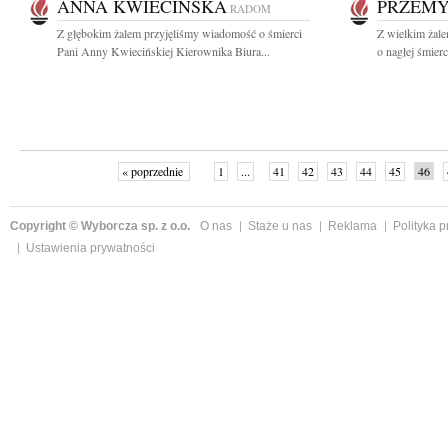
ANNA KWIECIŃSKA
PRZEMY
RADOM
Z głębokim żalem przyjęliśmy wiadomość o śmierci
Z wielkim żal
Pani Anny Kwiecińskiej Kierownika Biura...
o nagłej śmierc
« poprzednie
1
...
41
42
43
44
45
46
Copyright © Wyborcza sp. z o.o.
O nas
Staże u nas
Reklama
Polityka 
Ustawienia prywatności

Your instructions:
The answer must be an exact restatement of all the records, with no pictures included.

Response to this task:
ANNA KWIECIŃSKA
PRZEMY
RADOM
Z głębokim żalem przyjęliśmy wiadomość o śmierci
Z wielkim żal
Pani Anny Kwiecińskiej Kierownika Biura...
o nagłej śmierc
« poprzednie
1
...
41
42
43
44
45
46
Copyright © Wyborcza sp. z o.o.
O nas
Staże u nas
Reklama
Polityka 
Ustawienia prywatności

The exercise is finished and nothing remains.